Copy the lines below that contain "不要使用".

[Collected data]

☆ ☆ ☆ ☆

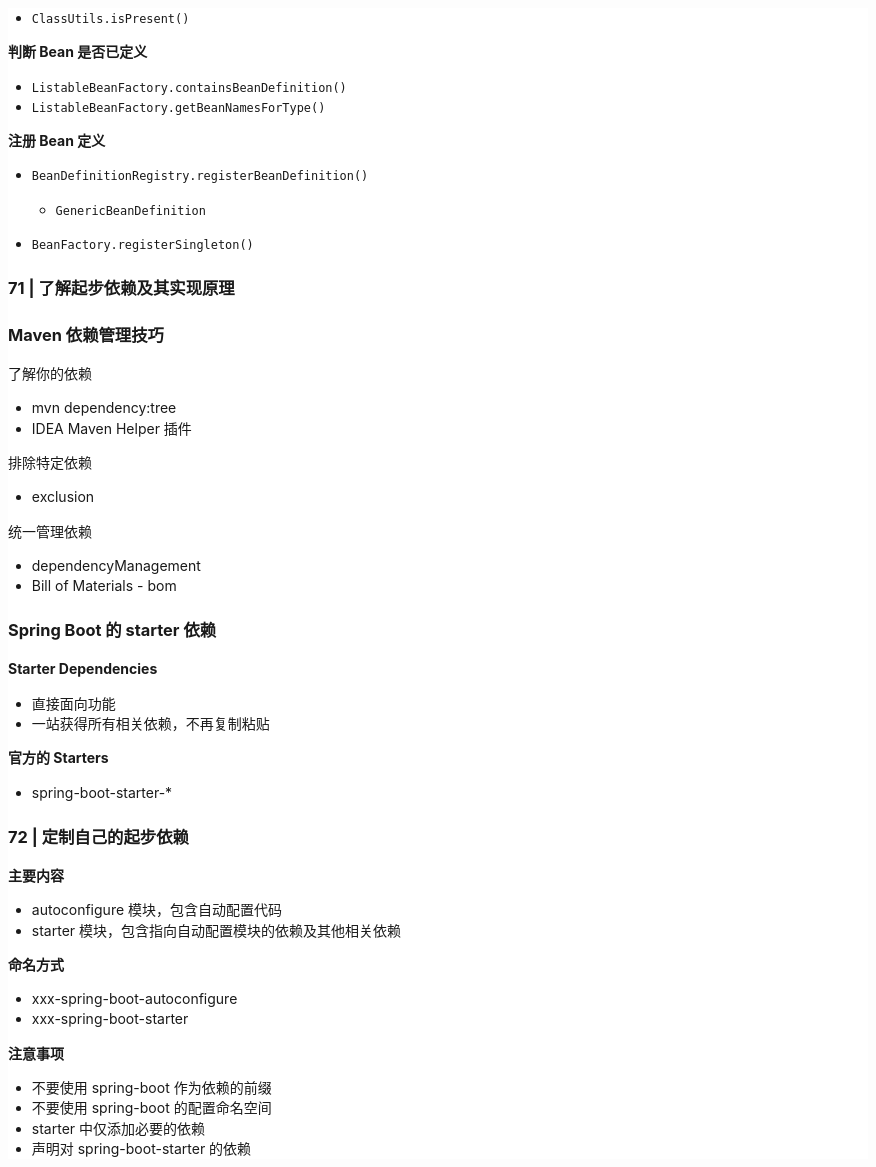 - `ClassUtils.isPresent()`

**判断 Bean 是否已定义**

- `ListableBeanFactory.containsBeanDefinition()`
- `ListableBeanFactory.getBeanNamesForType()`

**注册 Bean 定义**

- `BeanDefinitionRegistry.registerBeanDefinition()`

  - `GenericBeanDefinition`

- `BeanFactory.registerSingleton()`

### 71 | 了解起步依赖及其实现原理

### Maven 依赖管理技巧

了解你的依赖

- mvn dependency:tree
- IDEA Maven Helper 插件

排除特定依赖

- exclusion

统一管理依赖

- dependencyManagement
- Bill of Materials - bom

### Spring Boot 的 starter 依赖

**Starter Dependencies**

- 直接面向功能
- 一站获得所有相关依赖，不再复制粘贴

**官方的 Starters**

- spring-boot-starter-\*

### 72 | 定制自己的起步依赖

**主要内容**

- autoconfigure 模块，包含自动配置代码
- starter 模块，包含指向自动配置模块的依赖及其他相关依赖

**命名方式**

- xxx-spring-boot-autoconfigure
- xxx-spring-boot-starter

**注意事项**

- 不要使用 spring-boot 作为依赖的前缀
- 不要使用 spring-boot 的配置命名空间
- starter 中仅添加必要的依赖
- 声明对 spring-boot-starter 的依赖
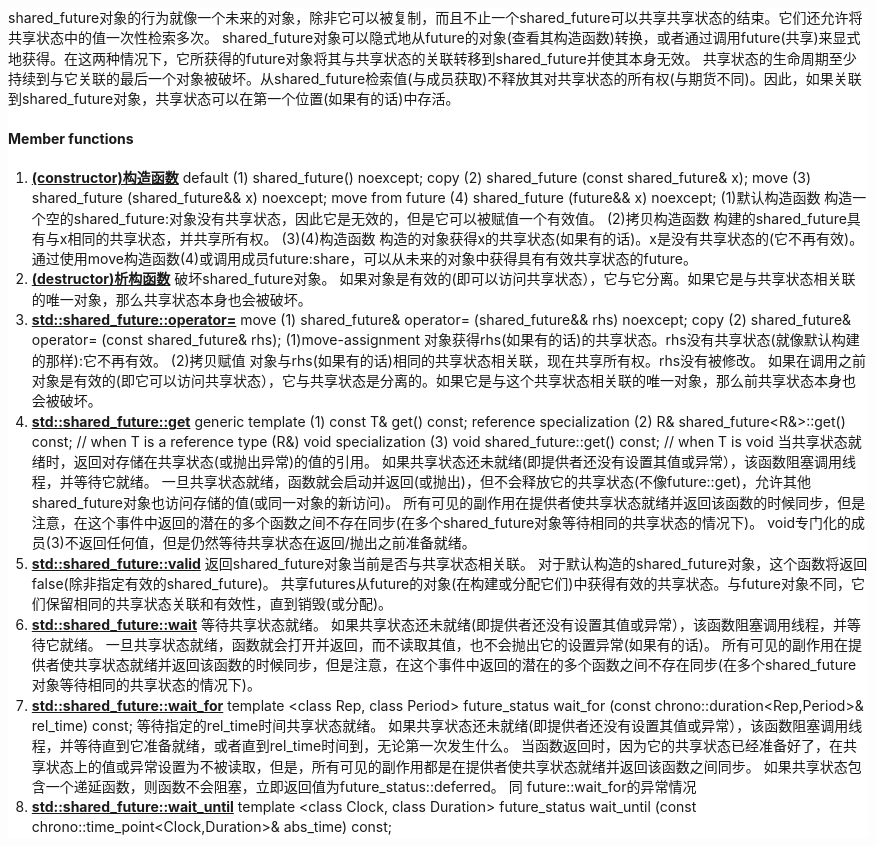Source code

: shared_future对象的行为就像一个未来的对象，除非它可以被复制，而且不止一个shared_future可以共享共享状态的结束。它们还允许将共享状态中的值一次性检索多次。
 shared_future对象可以隐式地从future的对象(查看其构造函数)转换，或者通过调用future(共享)来显式地获得。在这两种情况下，它所获得的future对象将其与共享状态的关联转移到shared_future并使其本身无效。
 共享状态的生命周期至少持续到与它关联的最后一个对象被破坏。从shared_future检索值(与成员获取)不释放其对共享状态的所有权(与期货不同)。因此，如果关联到shared_future对象，共享状态可以在第一个位置(如果有的话)中存活。

#### **Member functions**

1. [**(constructor)构造函数**](http://www.cplusplus.com/reference/future/shared_future/shared_future/)
    default (1)           shared_future() noexcept;
    copy (2)             shared_future (const shared_future& x);
    move (3)             shared_future (shared_future&& x) noexcept;
    move from future (4) shared_future (future<T>&& x) noexcept;
    (1)默认构造函数
    构造一个空的shared_future:对象没有共享状态，因此它是无效的，但是它可以被赋值一个有效值。
    (2)拷贝构造函数
    构建的shared_future具有与x相同的共享状态，并共享所有权。
    (3)(4)构造函数
    构造的对象获得x的共享状态(如果有的话)。x是没有共享状态的(它不再有效)。
    通过使用move构造函数(4)或调用成员future:share，可以从未来的对象中获得具有有效共享状态的future。
2. [**(destructor)析构函数**](http://www.cplusplus.com/reference/future/shared_future/~shared_future/)
    破坏shared_future对象。
    如果对象是有效的(即可以访问共享状态），它与它分离。如果它是与共享状态相关联的唯一对象，那么共享状态本身也会被破坏。
3. [**std::shared_future::operator=**](http://www.cplusplus.com/reference/future/shared_future/operator%3D/)
    move (1) shared_future& operator= (shared_future&& rhs) noexcept;
    copy (2) shared_future& operator= (const shared_future& rhs);
    (1)move-assignment
    对象获得rhs(如果有的话)的共享状态。rhs没有共享状态(就像默认构建的那样):它不再有效。
    (2)拷贝赋值
    对象与rhs(如果有的话)相同的共享状态相关联，现在共享所有权。rhs没有被修改。
    如果在调用之前对象是有效的(即它可以访问共享状态），它与共享状态是分离的。如果它是与这个共享状态相关联的唯一对象，那么前共享状态本身也会被破坏。
4. [**std::shared_future::get**](http://www.cplusplus.com/reference/future/shared_future/get/)
    generic template (1) const T& get() const;
    reference specialization (2) R& shared_future<R&>::get() const;     // when T is a
    reference type (R&)  void specialization (3) void shared_future<void>::get() const; // when T is void
    当共享状态就绪时，返回对存储在共享状态(或抛出异常)的值的引用。
    如果共享状态还未就绪(即提供者还没有设置其值或异常），该函数阻塞调用线程，并等待它就绪。
    一旦共享状态就绪，函数就会启动并返回(或抛出)，但不会释放它的共享状态(不像future::get)，允许其他shared_future对象也访问存储的值(或同一对象的新访问)。
    所有可见的副作用在提供者使共享状态就绪并返回该函数的时候同步，但是注意，在这个事件中返回的潜在的多个函数之间不存在同步(在多个shared_future对象等待相同的共享状态的情况下)。
    void专门化的成员(3)不返回任何值，但是仍然等待共享状态在返回/抛出之前准备就绪。
5. [**std::shared_future::valid**](http://www.cplusplus.com/reference/future/shared_future/valid/)
    返回shared_future对象当前是否与共享状态相关联。
    对于默认构造的shared_future对象，这个函数将返回false(除非指定有效的shared_future)。
    共享futures从future的对象(在构建或分配它们)中获得有效的共享状态。与future对象不同，它们保留相同的共享状态关联和有效性，直到销毁(或分配)。
6. [**std::shared_future::wait**](http://www.cplusplus.com/reference/future/shared_future/wait/)
    等待共享状态就绪。
    如果共享状态还未就绪(即提供者还没有设置其值或异常），该函数阻塞调用线程，并等待它就绪。
    一旦共享状态就绪，函数就会打开并返回，而不读取其值，也不会抛出它的设置异常(如果有的话)。
    所有可见的副作用在提供者使共享状态就绪并返回该函数的时候同步，但是注意，在这个事件中返回的潜在的多个函数之间不存在同步(在多个shared_future对象等待相同的共享状态的情况下)。
7. [**std::shared_future::wait_for**](http://www.cplusplus.com/reference/future/shared_future/wait_for/)
    template <class Rep, class Period>
    future_status wait_for (const chrono::duration<Rep,Period>& rel_time) const;
    等待指定的rel_time时间共享状态就绪。
    如果共享状态还未就绪(即提供者还没有设置其值或异常），该函数阻塞调用线程，并等待直到它准备就绪，或者直到rel_time时间到，无论第一次发生什么。
    当函数返回时，因为它的共享状态已经准备好了，在共享状态上的值或异常设置为不被读取，但是，所有可见的副作用都是在提供者使共享状态就绪并返回该函数之间同步。
    如果共享状态包含一个递延函数，则函数不会阻塞，立即返回值为future_status::deferred。
    同 future::wait_for的异常情况
8. [**std::shared_future::wait_until**](http://www.cplusplus.com/reference/future/shared_future/wait_until/)
    template <class Clock, class Duration>
    future_status wait_until (const chrono::time_point<Clock,Duration>& abs_time) const;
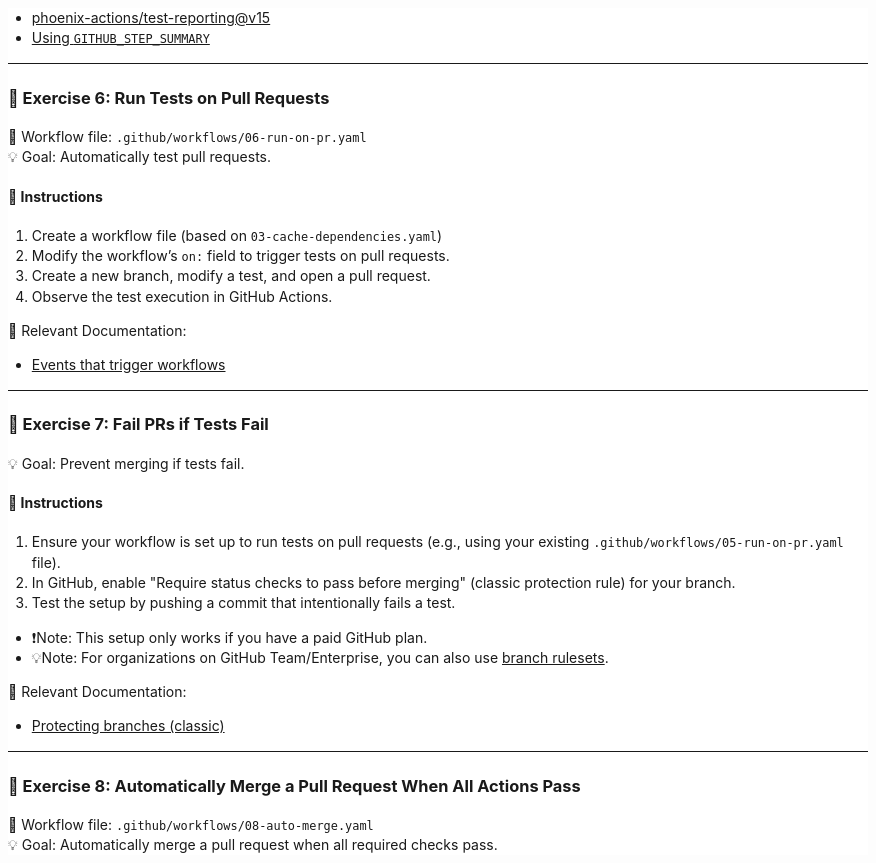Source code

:- [phoenix-actions/test-reporting@v15](https://github.com/phoenix-actions/test-reporting)
- [Using
  `GITHUB_STEP_SUMMARY`](https://docs.github.com/en/actions/using-workflows/workflow-commands-for-github-actions#adding-a-job-summary)

---

### 🔗 Exercise 6: Run Tests on Pull Requests

📂 Workflow file: `.github/workflows/06-run-on-pr.yaml`  
💡 Goal: Automatically test pull requests.

#### 📌 Instructions

1. Create a workflow file (based on `03-cache-dependencies.yaml`)
2. Modify the workflow’s `on:` field to trigger tests on pull requests.
3. Create a new branch, modify a test, and open a pull request.
4. Observe the test execution in GitHub Actions.

🔗 Relevant Documentation:

- [Events that trigger workflows](https://docs.github.com/en/actions/using-workflows/events-that-trigger-workflows)

---

### 📌 Exercise 7: Fail PRs if Tests Fail

💡 Goal: Prevent merging if tests fail.

#### 📌 Instructions

1. Ensure your workflow is set up to run tests on pull requests (e.g., using your existing
   `.github/workflows/05-run-on-pr.yaml` file).
2. In GitHub, enable "Require status checks to pass before merging" (classic protection rule) for your branch.
3. Test the setup by pushing a commit that intentionally fails a test.

- ❗Note: This setup only works if you have a paid GitHub plan.
- 💡Note: For organizations on GitHub Team/Enterprise, you can also
  use [branch rulesets](https://docs.github.com/en/repositories/configuring-branches-and-merges-in-your-repository/managing-rulesets/about-rulesets).

🔗 Relevant Documentation:

- [Protecting branches (classic)](https://docs.github.com/en/repositories/configuring-branches-and-merges-in-your-repository/managing-protected-branches/about-protected-branches)

---

### 🔄 Exercise 8: Automatically Merge a Pull Request When All Actions Pass

📂 Workflow file: `.github/workflows/08-auto-merge.yaml`  
💡 Goal: Automatically merge a pull request when all required checks pass.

☆ ☆ ☆ ☆

=== RESPONSE FOR THIS EXERCISE ===
- 不要使用 spring-boot 作为依赖的前缀
- 不要使用 spring-boot 的配置命名空间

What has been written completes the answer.